**Instruction**
Output the material below as a JSON array of strings, with one string per line and blank lines omitted.

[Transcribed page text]
Content starts

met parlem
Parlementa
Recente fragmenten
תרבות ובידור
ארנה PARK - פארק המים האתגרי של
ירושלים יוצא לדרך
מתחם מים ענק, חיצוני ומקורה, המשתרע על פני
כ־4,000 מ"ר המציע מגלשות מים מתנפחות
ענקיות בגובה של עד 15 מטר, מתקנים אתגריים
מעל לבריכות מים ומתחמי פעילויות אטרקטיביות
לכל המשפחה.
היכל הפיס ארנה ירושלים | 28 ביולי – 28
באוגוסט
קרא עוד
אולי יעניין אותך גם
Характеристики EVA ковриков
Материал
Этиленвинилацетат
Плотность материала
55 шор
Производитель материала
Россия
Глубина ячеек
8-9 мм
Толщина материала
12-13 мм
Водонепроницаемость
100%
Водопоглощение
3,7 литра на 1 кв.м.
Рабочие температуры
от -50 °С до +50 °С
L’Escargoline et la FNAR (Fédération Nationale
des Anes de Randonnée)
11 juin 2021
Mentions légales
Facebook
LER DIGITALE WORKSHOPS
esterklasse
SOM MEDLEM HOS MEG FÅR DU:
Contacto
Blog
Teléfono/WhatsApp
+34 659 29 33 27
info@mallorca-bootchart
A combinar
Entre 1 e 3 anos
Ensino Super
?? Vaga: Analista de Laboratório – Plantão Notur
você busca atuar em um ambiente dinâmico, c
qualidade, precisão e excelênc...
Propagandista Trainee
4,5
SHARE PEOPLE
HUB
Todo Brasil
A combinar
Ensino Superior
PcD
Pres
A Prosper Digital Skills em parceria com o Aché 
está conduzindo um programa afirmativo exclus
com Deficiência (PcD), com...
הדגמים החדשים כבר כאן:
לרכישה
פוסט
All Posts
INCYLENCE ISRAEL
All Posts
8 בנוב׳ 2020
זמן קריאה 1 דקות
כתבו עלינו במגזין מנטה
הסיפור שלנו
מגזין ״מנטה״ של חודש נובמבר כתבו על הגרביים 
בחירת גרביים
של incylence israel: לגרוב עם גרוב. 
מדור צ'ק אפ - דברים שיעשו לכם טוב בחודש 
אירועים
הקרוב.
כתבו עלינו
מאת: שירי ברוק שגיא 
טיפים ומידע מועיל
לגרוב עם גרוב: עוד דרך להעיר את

Content ends

**Response area**
[
  "met parlem",
  "Parlementa",
  "Recente fragmenten",
  "תרבות ובידור",
  "ארנה PARK - פארק המים האתגרי של",
  "ירושלים יוצא לדרך",
  "מתחם מים ענק, חיצוני ומקורה, המשתרע על פני",
  "כ־4,000 מ\"ר המציע מגלשות מים מתנפחות",
  "ענקיות בגובה של עד 15 מטר, מתקנים אתגריים",
  "מעל לבריכות מים ומתחמי פעילויות אטרקטיביות",
  "לכל המשפחה.",
  "היכל הפיס ארנה ירושלים | 28 ביולי – 28",
  "באוגוסט",
  "קרא עוד",
  "אולי יעניין אותך גם",
  "Характеристики EVA ковриков",
  "Материал",
  "Этиленвинилацетат",
  "Плотность материала",
  "55 шор",
  "Производитель материала",
  "Россия",
  "Глубина ячеек",
  "8-9 мм",
  "Толщина материала",
  "12-13 мм",
  "Водонепроницаемость",
  "100%",
  "Водопоглощение",
  "3,7 литра на 1 кв.м.",
  "Рабочие температуры",
  "от -50 °С до +50 °С",
  "L’Escargoline et la FNAR (Fédération Nationale",
  "des Anes de Randonnée)",
  "11 juin 2021",
  "Mentions légales",
  "Facebook",
  "LER DIGITALE WORKSHOPS",
  "esterklasse",
  "SOM MEDLEM HOS MEG FÅR DU:",
  "Contacto",
  "Blog",
  "Teléfono/WhatsApp",
  "+34 659 29 33 27",
  "info@mallorca-bootchart",
  "A combinar",
  "Entre 1 e 3 anos",
  "Ensino Super",
  "?? Vaga: Analista de Laboratório – Plantão Notur",
  "você busca atuar em um ambiente dinâmico, c",
  "qualidade, precisão e excelênc...",
  "Propagandista Trainee",
  "4,5",
  "SHARE PEOPLE",
  "HUB",
  "Todo Brasil",
  "A combinar",
  "Ensino Superior",
  "PcD",
  "Pres",
  "A Prosper Digital Skills em parceria com o Aché ",
  "está conduzindo um programa afirmativo exclus",
  "com Deficiência (PcD), com...",
  "הדגמים החדשים כבר כאן:",
  "לרכישה",
  "פוסט",
  "All Posts",
  "INCYLENCE ISRAEL",
  "All Posts",
  "8 בנוב׳ 2020",
  "זמן קריאה 1 דקות",
  "כתבו עלינו במגזין מנטה",
  "הסיפור שלנו",
  "מגזין ״מנטה״ של חודש נובמבר כתבו על הגרביים ",
  "בחירת גרביים",
  "של incylence israel: לגרוב עם גרוב. ",
  "מדור צ'ק אפ - דברים שיעשו לכם טוב בחודש ",
  "אירועים",
  "הקרוב.",
  "כתבו עלינו",
  "מאת: שירי ברוק שגיא ",
  "טיפים ומידע מועיל",
  "לגרוב עם גרוב: עוד דרך להעיר את"
]